Após muitas crises de
relacionamento com o computador e a internet, voltei à caneta e ao papel. O reencontro
com minha letra se deu com certo prazer e uma pitada de surpresa: continuo –
ainda – com a mesma de letra de antes. Apesar da falta de uso, não perdi a
capacidade de escrever. Que alívio!
Os manuscritos são muito confiáveis. O que está escrito,
grafado no papel, não se auto destrói facilmente, não deleta a si mesmo, não
some no piscar de um desavisado instante. O risco de se perder a folha de papel
é ínfimo diante das múltiplas e constantes ameaças virtuais.
O pensamento parece agorafluirmais
aliviado, sereno e lúcido, seguindo a cadência das letras. As mudanças de
percurso das ideias ficam registradas com riscos, deixando à mostra a marca de
palavras suprimidas ou traços em lança apontando para aquilo que foram
acréscimos ao texto original.
Na busca de papéis para escrever,
reencontrei os restos de uma antiga agenda: dentro de uma bela capa de couro,
com etiqueta metálica dourada, restavam apenas algumas folhas de mapas e as
páginas dedicadas à agenda de endereços. Com surpresa reencontrei extintos
telefones de amigos perdidos na vida, nomes de outros já falecidos e de pessoas
que apenas cruzaram rapidamente minha existência. Tudo nítido como se houvesse
sido escrito no dia de ontem, embora tenham sido grafados há quase vinte anos.

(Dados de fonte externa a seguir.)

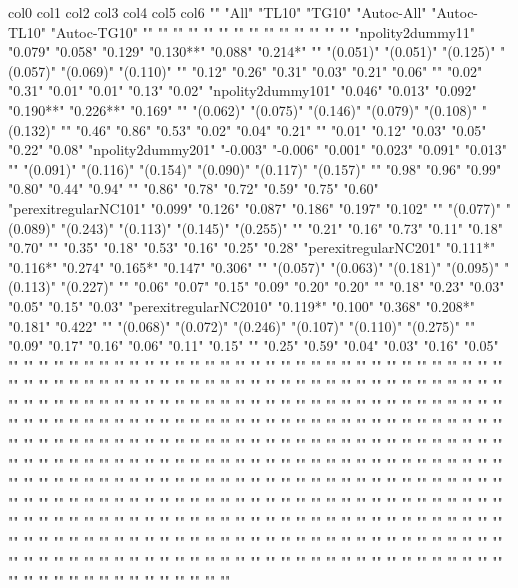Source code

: col0	col1	col2	col3	col4	col5	col6
""	"All"	"TL10"	"TG10"	"Autoc-All"	"Autoc-TL10"	"Autoc-TG10"
""	""	""	""	""	""	""
""	""	""	""	""	""	""
"npolity2dummy11"	"0.079"	"0.058"	"0.129"	"0.130**"	"0.088"	"0.214*"
""	"(0.051)"	"(0.051)"	"(0.125)"	"(0.057)"	"(0.069)"	"(0.110)"
""	"0.12"	"0.26"	"0.31"	"0.03"	"0.21"	"0.06"
""	"0.02"	"0.31"	"0.01"	"0.01"	"0.13"	"0.02"
"npolity2dummy101"	"0.046"	"0.013"	"0.092"	"0.190**"	"0.226**"	"0.169"
""	"(0.062)"	"(0.075)"	"(0.146)"	"(0.079)"	"(0.108)"	"(0.132)"
""	"0.46"	"0.86"	"0.53"	"0.02"	"0.04"	"0.21"
""	"0.01"	"0.12"	"0.03"	"0.05"	"0.22"	"0.08"
"npolity2dummy201"	"-0.003"	"-0.006"	"0.001"	"0.023"	"0.091"	"0.013"
""	"(0.091)"	"(0.116)"	"(0.154)"	"(0.090)"	"(0.117)"	"(0.157)"
""	"0.98"	"0.96"	"0.99"	"0.80"	"0.44"	"0.94"
""	"0.86"	"0.78"	"0.72"	"0.59"	"0.75"	"0.60"
"perexitregularNC101"	"0.099"	"0.126"	"0.087"	"0.186"	"0.197"	"0.102"
""	"(0.077)"	"(0.089)"	"(0.243)"	"(0.113)"	"(0.145)"	"(0.255)"
""	"0.21"	"0.16"	"0.73"	"0.11"	"0.18"	"0.70"
""	"0.35"	"0.18"	"0.53"	"0.16"	"0.25"	"0.28"
"perexitregularNC201"	"0.111*"	"0.116*"	"0.274"	"0.165*"	"0.147"	"0.306"
""	"(0.057)"	"(0.063)"	"(0.181)"	"(0.095)"	"(0.113)"	"(0.227)"
""	"0.06"	"0.07"	"0.15"	"0.09"	"0.20"	"0.20"
""	"0.18"	"0.23"	"0.03"	"0.05"	"0.15"	"0.03"
"perexitregularNC2010"	"0.119*"	"0.100"	"0.368"	"0.208*"	"0.181"	"0.422"
""	"(0.068)"	"(0.072)"	"(0.246)"	"(0.107)"	"(0.110)"	"(0.275)"
""	"0.09"	"0.17"	"0.16"	"0.06"	"0.11"	"0.15"
""	"0.25"	"0.59"	"0.04"	"0.03"	"0.16"	"0.05"
""	""	""	""	""	""	""
""	""	""	""	""	""	""
""	""	""	""	""	""	""
""	""	""	""	""	""	""
""	""	""	""	""	""	""
""	""	""	""	""	""	""
""	""	""	""	""	""	""
""	""	""	""	""	""	""
""	""	""	""	""	""	""
""	""	""	""	""	""	""
""	""	""	""	""	""	""
""	""	""	""	""	""	""
""	""	""	""	""	""	""
""	""	""	""	""	""	""
""	""	""	""	""	""	""
""	""	""	""	""	""	""
""	""	""	""	""	""	""
""	""	""	""	""	""	""
""	""	""	""	""	""	""
""	""	""	""	""	""	""
""	""	""	""	""	""	""
""	""	""	""	""	""	""
""	""	""	""	""	""	""
""	""	""	""	""	""	""
""	""	""	""	""	""	""
""	""	""	""	""	""	""
""	""	""	""	""	""	""
""	""	""	""	""	""	""
""	""	""	""	""	""	""
""	""	""	""	""	""	""
""	""	""	""	""	""	""
""	""	""	""	""	""	""
""	""	""	""	""	""	""
""	""	""	""	""	""	""
""	""	""	""	""	""	""
""	""	""	""	""	""	""
""	""	""	""	""	""	""
""	""	""	""	""	""	""
""	""	""	""	""	""	""
""	""	""	""	""	""	""
""	""	""	""	""	""	""
""	""	""	""	""	""	""
""	""	""	""	""	""	""
""	""	""	""	""	""	""
""	""	""	""	""	""	""
""	""	""	""	""	""	""
""	""	""	""	""	""	""
""	""	""	""	""	""	""
""	""	""	""	""	""	""
""	""	""	""	""	""	""
""	""	""	""	""	""	""
""	""	""	""	""	""	""
""	""	""	""	""	""	""
""	""	""	""	""	""	""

Se os telefones já para nada servem, os nomes registrados pinçam na memória
vívidas lembranças de bons pedaços de minha existência. E, só por isto, por
despertarem recordações adormecidas, já se tornam significativos. Parecem de
algum modo preciosos, como se fossem capítulos, pedaços concretos da história
real que vivi, uma breve viagem no tempo, rápida volta ao passado.
Os manuscritos são assim fiéis, não são
voláteis, não evaporam pelo ar e só desaparecem após se ter o duro trabalho
físico de destruí-los. Dirão os críticos de mim que papéis se perdem, sim. Mas
eu teimarei em rebate-los. Tudo o que se perdeu se pode acalentar esperanças de
reencontrar. Já a possibilidade de resgatar coisas escafedidas nos espaços
virtuais costuma ser mais do que improvável, beirando o impossível. Escrevo
este elogio aos manuscritos com a experiência de quem em distantes dias se
fascinou com a rapidez da datilografia e depois foi encantada com as aparentes
facilidades do mundo virtual.
Volto aos quadrantes do papel,
retorno ao exercício da escrita manual, reencontro minha letra com a alma curtida
pelos reveses de tantos trabalhos perdidos nos ralos internáuticos,
defenestrados pelas janelas invisíveis da internet. O texto transcrito para o computador vai a
nível de alinhavos, mas se por algum motivo for perdido, com facilidade será
resgatado em sua essência à partir do rascunho escrito. Deixei de me sentir
refém dessa coisa tão sofisticada, porém tão arisca chamada computador.